Ce vendredi 24 avril 2026, le Ministre des Arts et de la Culture, S.E. BIDOUNG KPWATT PIERRE Ismael, a présidé une séance de travail stratégique avec les Organismes de Gestion Collective (OGC) et le bureau électoral de la SONACAM. Entre réformes technologiques audacieuses, nouvelles taxes sur les boissons et préparatifs du scrutin du 30 avril, le secteur culturel camerounais s’apprête à vivre un tournant historique.
La Parole Forte du Ministre BIDOUNG KPWATT PIERRE Ismael: « Bannissons la discorde »
Au cœur de cette séance de travail, l’intervention du Ministre BIDOUNG KPWATT PIERRE Ismael a résonné comme un appel à la responsabilité historique. Félicitant la Commission de Contrôle (CCOGC) pour son travail laborieux, le Ministre a rappelé l’enjeu social de ces réformes.
S’appuyant sur la vision du Chef de l’État, il a martelé avec fermeté :
« Notre objectif commun, c’est de construire le Cameroun. Bannissons les préjugés et les complexes qui nourrissent la discorde. Le Cameroun a besoin de nous tous. Mettons fin aux gâchis et aux désordres de toutes sortes. Mettons fin aux ressentiments, aux rancœurs, justifiés ou non. Et parlons, dialoguons, discutons, sans passions. »
La Vision du Dr François Edimo : Restaurer la dignité par la performance
Le Dr François Edimo, président de la CCOGC, a pris la parole pour fixer le cap moral et économique de cette réforme. Pour lui, l’enjeu dépasse la simple collecte d’argent : il s’agit de restaurer la dignité des artistes afin qu’ils continuent de produire des œuvres de qualité capables de contribuer au rayonnement du Cameroun et à la consolidation de l’unité nationale.
Pour obtenir des répartitions « constantes et consistantes », le Dr Edimo a identifié quatre défis majeurs à relever :
- La professionnalisation : Structurer le secteur pour une meilleure gestion des revenus.
- La transparence : Garantir une clarté totale dans la gestion quotidienne des fonds.
- La lutte contre la piraterie : Éradiquer la contrefaçon qui asphyxie la création.
- La valorisation économique : Transformer enfin le droit d’auteur en un véritable levier de croissance nationale.
Pour y arriver, le Dr Edimo insiste sur la nécessité d’une sensibilisation et d’une éducation juridique du grand public et des utilisateurs d’œuvres (médias, établissements publics). Cette étape est, selon lui, indispensable pour assurer le respect effectif du droit d’auteur.
La Révolution Financière : Le « 1 Franc par bouteille »

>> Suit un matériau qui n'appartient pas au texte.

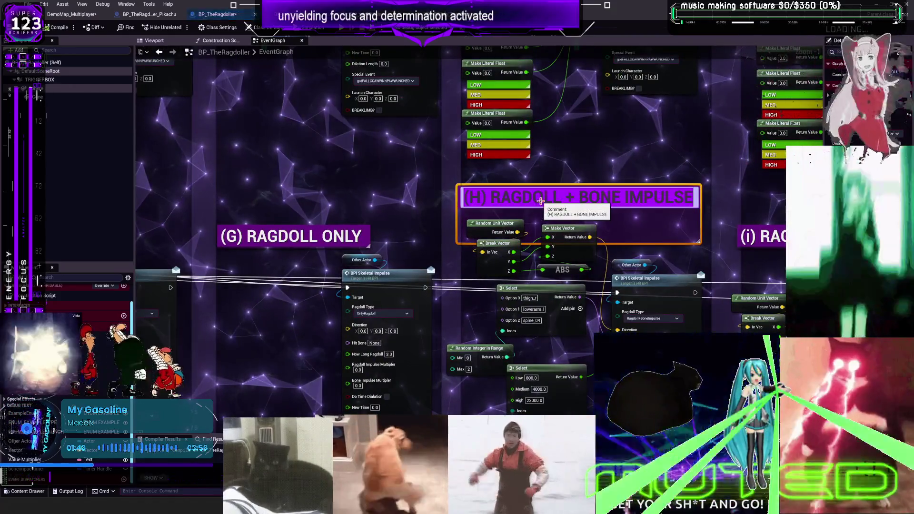
click(428, 171)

Dans la foulée de ces défis, une innovation concrète a été dévoilée : la mise en œuvre de la décision conjointe Minac-Mincommerce. Désormais, chaque bouteille de boisson vendue au Cameroun rapporte 1 FCFA aux artistes (soit 12 FCFA par casier). Couplée à une convention avec le GECAM et une collecte directe auprès des ministères dès 2027, cette mesure devrait injecter 4 milliards de FCFA par an dans le système de répartition.
Le « Mode d’Emploi » Technique de Georges Malé
- Georges Malé, Directeur Général de la SCAAP, s’exprimant au nom de l’ensemble des OGC, a détaillé les outils de cette mutation :
- Le Guichet Unique (GUP) : Un point de perception centralisé et dématérialisé pour une traçabilité totale.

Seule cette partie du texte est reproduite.